■ Exercise instructions ■
Which lines in the rows below contain the string "Kami"? Pull out every one of them, matching capital and lowercase letters exactly.
━━━
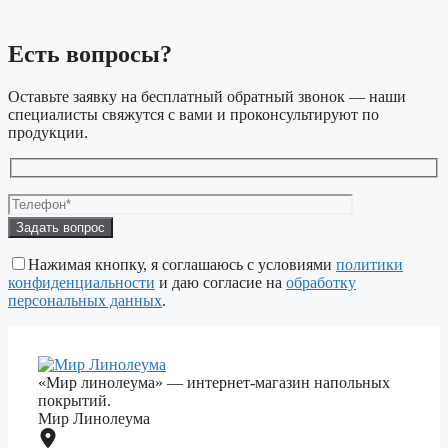
Есть вопросы?
Оставьте заявку на бесплатный обратный звонок — наши
специалисты свяжутся с вами и проконсультируют по
продукции.
Оставьте
это
поле
Нажимая кнопку, я соглашаюсь с условиями
политики
пустым.
конфиденциальности
и даю согласие на
обработку
персональных данных
.
«Мир линолеума» — интернет-магазин напольных
покрытий.
Мир Линолеума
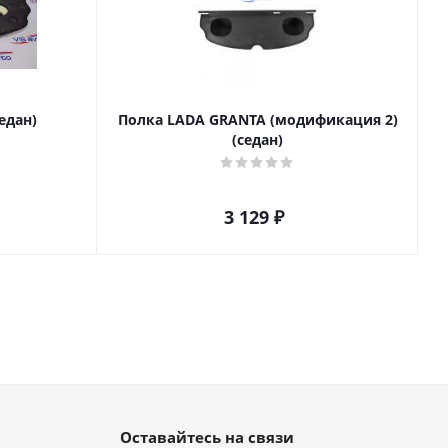
едан)
Полка LADA GRANTA (модификация 2)
(седан)
3 129
₽
Оставайтесь на связи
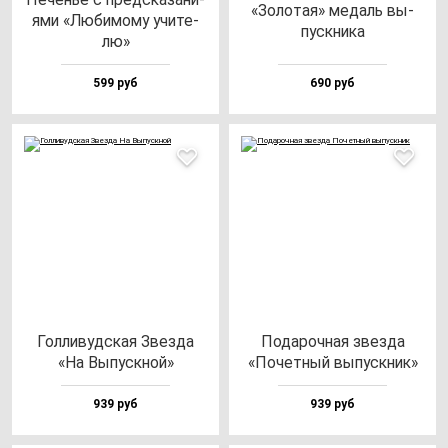
«Золо­тая» ме­даль вы­
ями «Люби­мо­му учи­те­
пус­кни­ка
лю»
599 руб
690 руб
Гол­ли­вуд­ская Звез­да
Пода­роч­ная звез­да
«На Выпус­кной»
«Почет­ный вы­пус­кник»
939 руб
939 руб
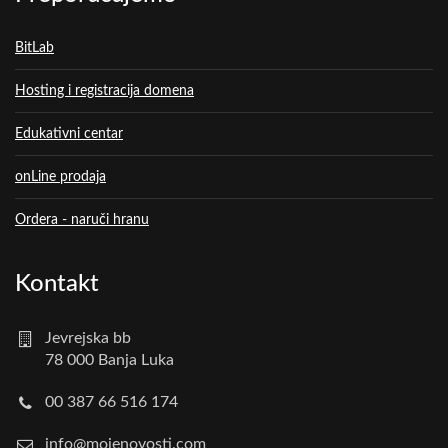
BitLab
Hosting i registracija domena
Edukativni centar
onLine prodaja
Ordera - naruči hranu
Kontakt
Jevrejska bb
78 000 Banja Luka
00 387 66 516 174
info@mojenovosti.com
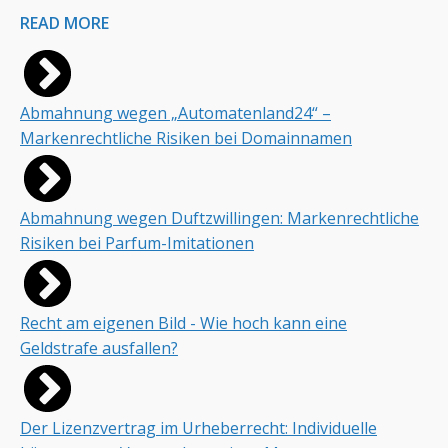
READ MORE
Abmahnung wegen „Automatenland24“ –
Markenrechtliche Risiken bei Domainnamen
Abmahnung wegen Duftzwillingen: Markenrechtliche
Risiken bei Parfum-Imitationen
Recht am eigenen Bild - Wie hoch kann eine
Geldstrafe ausfallen?
Der Lizenzvertrag im Urheberrecht: Individuelle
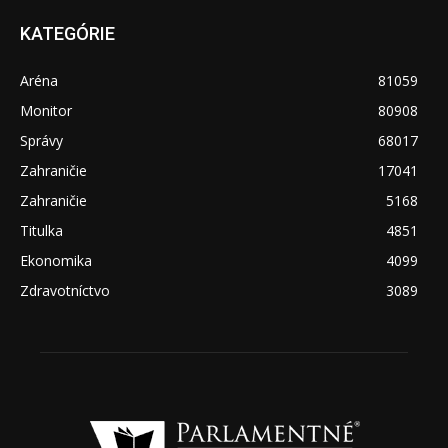
KATEGÓRIE
Aréna
81059
Monitor
80908
Správy
68017
Zahraničie
17041
Zahraničie
5168
Titulka
4851
Ekonomika
4099
Zdravotníctvo
3089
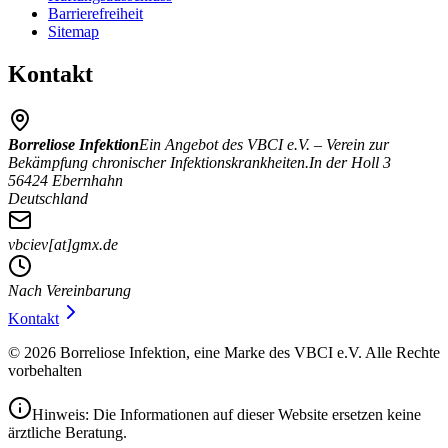
Barrierefreiheit
Sitemap
Kontakt
Borreliose Infektion
Ein Angebot des VBCI e.V. – Verein zur
Bekämpfung chronischer Infektionskrankheiten.
In der Holl 3
56424 Ebernhahn
Deutschland
vbciev[at]gmx.de
Nach Vereinbarung
Kontakt
©
2026
Borreliose Infektion, eine Marke des VBCI e.V.
Alle Rechte
vorbehalten
Hinweis: Die Informationen auf dieser Website ersetzen keine
ärztliche Beratung.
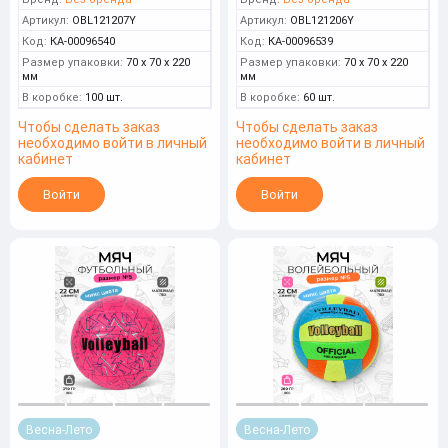
Артикул:
OBL121207Y
Артикул:
OBL121206Y
Код:
КА-00096540
Код:
КА-00096539
Размер упаковки:
70 x 70 x 220
Размер упаковки:
70 x 70 x 220
мм
мм
В коробке:
100 шт.
В коробке:
60 шт.
Чтобы сделать заказ
Чтобы сделать заказ
необходимо войти в личный
необходимо войти в личный
кабинет
кабинет
Войти
Войти
Весна-Лето
Весна-Лето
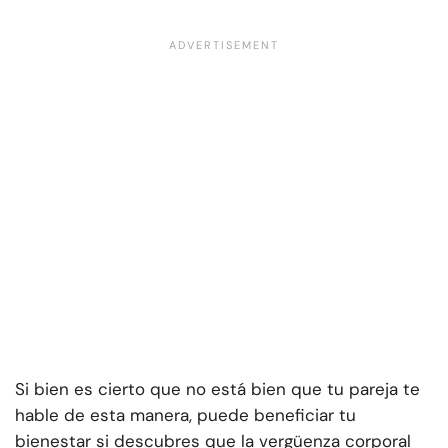
Si bien es cierto que no está bien que tu pareja te
hable de esta manera, puede beneficiar tu
bienestar si descubres que la vergüenza corporal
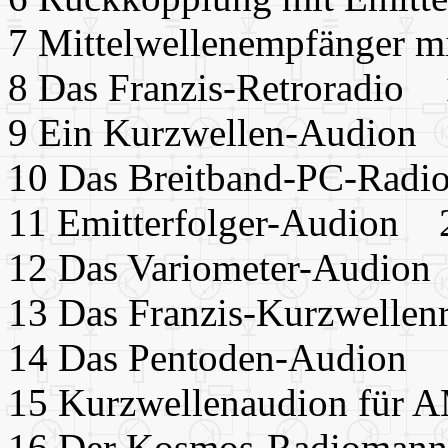
7 Mittelwellenempfänger 
8 Das Franzis-Retroradio
9 Ein Kurzwellen-Audion
10 Das Breitband-PC-Rad
11 Emitterfolger-Audion 
12 Das Variometer-Audio
13 Das Franzis-Kurzwelle
14 Das Pentoden-Audion
15 Kurzwellenaudion fü
16 Der Kosmos-Radioman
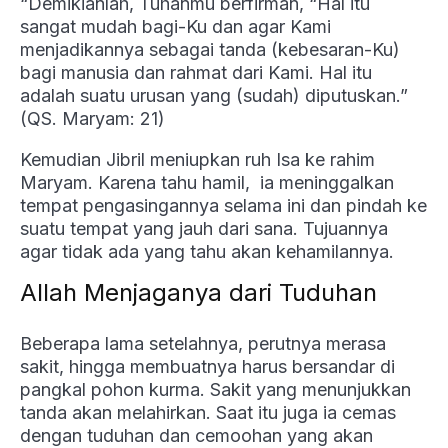
“Demikianlah, Tuhanmu berfirman, “Hal itu
sangat mudah bagi-Ku dan agar Kami
menjadikannya sebagai tanda (kebesaran-Ku)
bagi manusia dan rahmat dari Kami. Hal itu
adalah suatu urusan yang (sudah) diputuskan.”
(QS. Maryam: 21)
Kemudian Jibril meniupkan ruh Isa ke rahim
Maryam. Karena tahu hamil, ia meninggalkan
tempat pengasingannya selama ini dan pindah ke
suatu tempat yang jauh dari sana. Tujuannya
agar tidak ada yang tahu akan kehamilannya.
Allah Menjaganya dari Tuduhan
Beberapa lama setelahnya, perutnya merasa
sakit, hingga membuatnya harus bersandar di
pangkal pohon kurma. Sakit yang menunjukkan
tanda akan melahirkan. Saat itu juga ia cemas
dengan tuduhan dan cemoohan yang akan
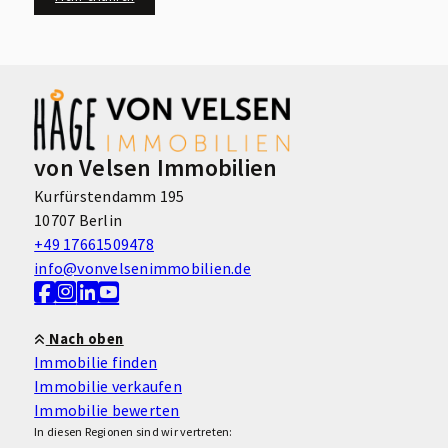
von Velsen Immobilien
Kurfürstendamm 195
10707 Berlin
+49 17661509478
info@vonvelsenimmobilien.de
Nach oben
Immobilie finden
Immobilie verkaufen
Immobilie bewerten
In diesen Regionen sind wir vertreten:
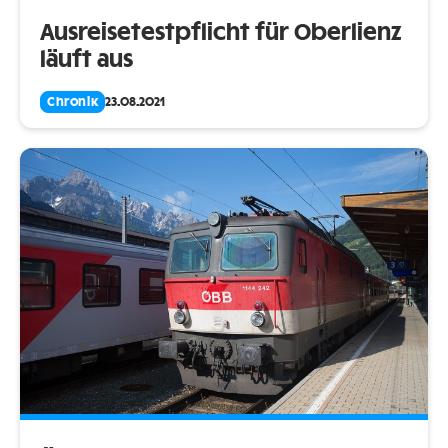
Ausreisetestpflicht für Oberlienz
läuft aus
Chronik
23.08.2021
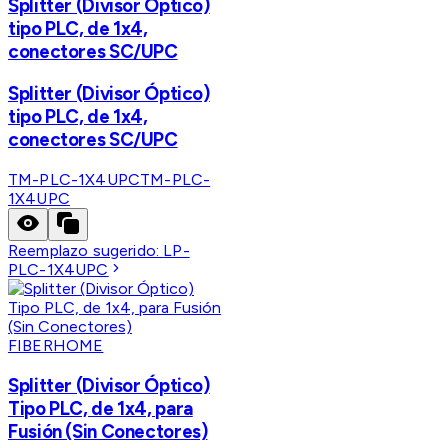
Splitter (Divisor Óptico)
tipo PLC, de 1x4,
conectores SC/UPC
Splitter (Divisor Óptico)
tipo PLC, de 1x4,
conectores SC/UPC
TM-PLC-1X4UPC
TM-PLC-
1X4UPC
Reemplazo sugerido:
LP-
PLC-1X4UPC
FIBERHOME
Splitter (Divisor Óptico)
Tipo PLC, de 1x4, para
Fusión (Sin Conectores)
━━━
■ Exercise response ■
sangat mudah bagi-Ku dan agar Kami
bagi manusia dan rahmat dari Kami. Hal itu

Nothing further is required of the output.